Forget "act as senior developer" and other incantations from 2023. With modern models, this is almost unnecessary - often they rewrite the prompt internally themselves (ReAct, Thinking mode). You write what you want to get, the agent does it.
The only place that prompts still matter is when assigning roles to agents. "You're a reviewer, check code for security" or " you're a tester, find edge cases." Here the role formulation affects the result. Otherwise - just say what needs to be done.
When you master the basic setup, you can speed up even more. With good architecture (modules, clear boundaries), run multiple agents in parallel - each works on its own folder. One builds one module, another another module, third writes tests for common API, etc. They don't interfere with each other if boundaries are clear.
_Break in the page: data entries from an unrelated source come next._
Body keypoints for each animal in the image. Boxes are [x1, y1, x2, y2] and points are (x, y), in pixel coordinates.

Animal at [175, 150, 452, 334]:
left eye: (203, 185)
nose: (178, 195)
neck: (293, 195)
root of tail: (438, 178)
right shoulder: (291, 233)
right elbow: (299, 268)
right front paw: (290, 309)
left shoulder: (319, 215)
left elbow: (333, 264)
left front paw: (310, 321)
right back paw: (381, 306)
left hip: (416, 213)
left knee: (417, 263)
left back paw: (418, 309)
Even better through Cursor with sub-agents: The main model becomes an orchestrator, distributes tasks, and collects results. You get a whole team of neural nets with their own roles and workflows. One agent is an architect, another is a coder, and the third is a reviewer. Sounds like sci-fi but actually works.
But this is optimization, not the starting point. First, learn with one agent, then scale.
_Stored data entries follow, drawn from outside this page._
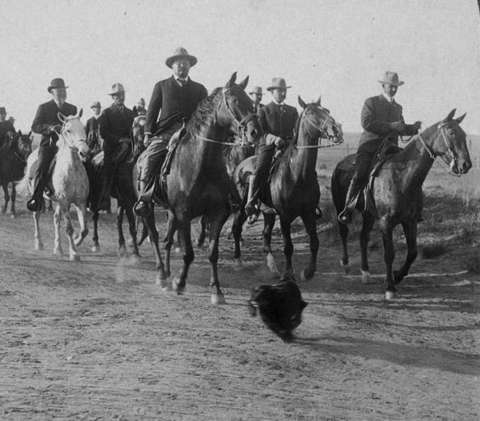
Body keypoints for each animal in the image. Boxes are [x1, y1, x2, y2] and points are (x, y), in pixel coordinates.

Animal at [23, 110, 90, 260]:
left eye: (83, 128)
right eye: (68, 130)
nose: (84, 152)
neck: (72, 170)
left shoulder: (80, 202)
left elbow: (84, 230)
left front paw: (77, 241)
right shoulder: (65, 201)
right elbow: (69, 228)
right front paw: (74, 253)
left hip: (58, 202)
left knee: (56, 220)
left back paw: (58, 248)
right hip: (38, 197)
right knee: (36, 216)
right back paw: (39, 243)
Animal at [143, 72, 262, 302]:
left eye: (251, 102)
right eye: (235, 100)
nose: (255, 132)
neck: (201, 164)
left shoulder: (217, 214)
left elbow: (212, 253)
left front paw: (216, 290)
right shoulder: (184, 213)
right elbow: (188, 252)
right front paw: (180, 283)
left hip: (171, 213)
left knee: (167, 241)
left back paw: (167, 274)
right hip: (148, 207)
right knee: (153, 235)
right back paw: (162, 275)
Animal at [232, 97, 342, 278]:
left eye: (326, 111)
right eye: (311, 113)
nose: (337, 130)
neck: (297, 174)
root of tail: (239, 167)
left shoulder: (308, 213)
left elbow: (314, 242)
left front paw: (308, 272)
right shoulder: (284, 216)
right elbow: (288, 247)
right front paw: (289, 273)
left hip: (268, 212)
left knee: (266, 234)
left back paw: (272, 267)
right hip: (241, 208)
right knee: (236, 228)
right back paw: (239, 261)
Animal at [332, 108, 470, 298]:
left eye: (464, 134)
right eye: (451, 132)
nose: (466, 164)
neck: (403, 177)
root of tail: (340, 164)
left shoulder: (410, 221)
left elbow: (412, 252)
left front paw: (397, 276)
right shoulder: (386, 223)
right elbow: (389, 254)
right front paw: (390, 287)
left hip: (368, 214)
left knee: (363, 237)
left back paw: (365, 272)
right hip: (340, 207)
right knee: (344, 231)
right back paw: (346, 263)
The approach described above works great for the CRUD, admin panels, prototypes, internal tools, but there are also some limitations where the results can be less positive:
- Complex business logic AI handles it poorly. CRUD, typical operations, yes, easy. But I killed a whole day trying to get Claude to handle discount calculations with an accumulation system. Explained, showed examples, cursed. Claude kept confusing the calculation base and summing the wrong time periods. After 7 iterations I gave up and wrote it myself in two hours. State machines, tricky algorithms - same thing, better by hand (it can handle those too, but it's way less fun).
- Integrations are a separate story. AI doesn't know your specific API, you'll have to explain every endpoint and check every call. Integration with a blood enterprise CRM systems SOAP service? I didn't even try handing that to the agent.
- Legacy without tests – don't touch. Seriously. AI will climb in there and create such chaos you'll be cleaning up for a week. It doesn't understand that this hack from 2015 supports half the business logic. Tests first, then vibe-coding.
Also about teams: AI amplifies the bad things too. If a person doesn't understand the code they're copying - bugs will end up in production. Code review for AI code is mandatory, especially with juniors.
The final concideration is confidentiality: code goes to the cloud. If you're dealing with NDAs or personal data, use either local models or scrub the context clean.